Dive Brief:
- AbbVie said Friday it has officially asked the Food and Drug Administration to approve a treatment meant to keep symptoms of Parkinson's disease in check for longer than currently available therapies.
- AbbVie's medicine combines two chemicals, called carbidopa and levodopa, that are mainstay Parkinson's treatments. Importantly, though, it uses prodrug versions of each chemical — meaning the therapeutic effect doesn't kick in until the body metabolizes them. AbbVie says this design, coupled with delivery via a shot, can provide continuous, 24-hour delivery of carbidopa and levidopa.
- The company based its approval application on a late-stage clinical trial that found its prodrug combination was significantly better than oral, immediate-release carbidopa and levodopa at controlling motor fluctuations in advanced Parkinson's patients. AbbVie is currently sponsoring an open-label extension study to evaluate the long-term safety and efficacy of its medicine.
Dive Insight:
Estimates hold that Parkinson's affects around 1 million people in the United States, making it one of the most common neurodegenerative disorders.

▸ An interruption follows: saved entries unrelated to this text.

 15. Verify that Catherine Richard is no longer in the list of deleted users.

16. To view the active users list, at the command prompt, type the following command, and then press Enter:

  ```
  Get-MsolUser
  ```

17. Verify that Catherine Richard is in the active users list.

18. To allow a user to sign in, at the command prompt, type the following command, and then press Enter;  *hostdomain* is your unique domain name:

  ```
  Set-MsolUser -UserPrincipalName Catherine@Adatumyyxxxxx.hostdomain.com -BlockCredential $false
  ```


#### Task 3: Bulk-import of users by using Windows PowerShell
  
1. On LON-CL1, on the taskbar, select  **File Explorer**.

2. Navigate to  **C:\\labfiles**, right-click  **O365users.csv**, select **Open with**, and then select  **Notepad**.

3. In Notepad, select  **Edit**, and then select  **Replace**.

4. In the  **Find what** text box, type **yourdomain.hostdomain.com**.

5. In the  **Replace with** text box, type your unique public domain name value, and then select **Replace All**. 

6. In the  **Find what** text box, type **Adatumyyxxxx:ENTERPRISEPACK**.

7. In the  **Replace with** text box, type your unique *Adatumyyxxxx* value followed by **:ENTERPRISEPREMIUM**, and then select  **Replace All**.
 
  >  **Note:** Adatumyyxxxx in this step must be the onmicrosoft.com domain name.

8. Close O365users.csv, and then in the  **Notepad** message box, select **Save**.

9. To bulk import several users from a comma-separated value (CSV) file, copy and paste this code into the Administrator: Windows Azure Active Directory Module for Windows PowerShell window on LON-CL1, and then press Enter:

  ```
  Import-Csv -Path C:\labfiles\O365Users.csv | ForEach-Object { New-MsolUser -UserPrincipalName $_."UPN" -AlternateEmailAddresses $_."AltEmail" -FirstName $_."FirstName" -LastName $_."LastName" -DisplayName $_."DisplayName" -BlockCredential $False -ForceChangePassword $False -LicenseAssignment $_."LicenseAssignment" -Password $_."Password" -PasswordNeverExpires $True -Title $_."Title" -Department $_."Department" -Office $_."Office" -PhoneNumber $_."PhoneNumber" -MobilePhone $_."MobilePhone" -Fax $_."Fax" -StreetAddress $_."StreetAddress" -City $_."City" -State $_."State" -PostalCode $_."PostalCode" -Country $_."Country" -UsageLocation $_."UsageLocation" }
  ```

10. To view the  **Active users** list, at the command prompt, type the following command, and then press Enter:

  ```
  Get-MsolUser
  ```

It's characterized by the progressive loss of brain cells that produce dopamine, a chemical which is essential for cellular communication and body movement. Patients typically experience tremors, stiff muscles, and slowed or impaired mobility — symptoms that get worse as the disease advances.
Like many brain conditions, Parkinson's can be difficult to manage, particularly over time as symptoms advance. The FDA has approved several drugs to address symptoms of the disease, including more recent additions like Xadago from Newron Pharmaceuticals and Ongentys from Neurocrine Biosciences.
Both Xadago and Ongentys are used as add-ons to levodopa and carbidopa, the most frequently prescribed Parkinson's drugs. While effective, levodopa and carbidopa aren't very durable, with effects lasting roughly two to six hours depending on whether they're formulated as immediate-release or extended-release versions.
For AbbVie and others, one goal has been to prolong the effects of these two drugs. Doing so could provide quality of life improvements for patients as well as lucrative new products for developers. AbbVie, for instance, expects peak annual sales of its prodrug medicine, which it calls ABBV-951, to eventually surpass $1 billion.
AbbVie's decision to submit its prodrug comes one month after it ended a research alliance with the Swedish biotechnology company BioArctic. Together, the partners were hoping to develop an antibody-based therapy targeting a protein that researchers believe is tied to Parkinson's and other related dementias.
BioArctic isn't the only Parkinson's collaboration that didn't work out for AbbVie. In 2020, the company terminated a deal with Voyager Therapeutics that also aimed to create antibody treatments for the disease.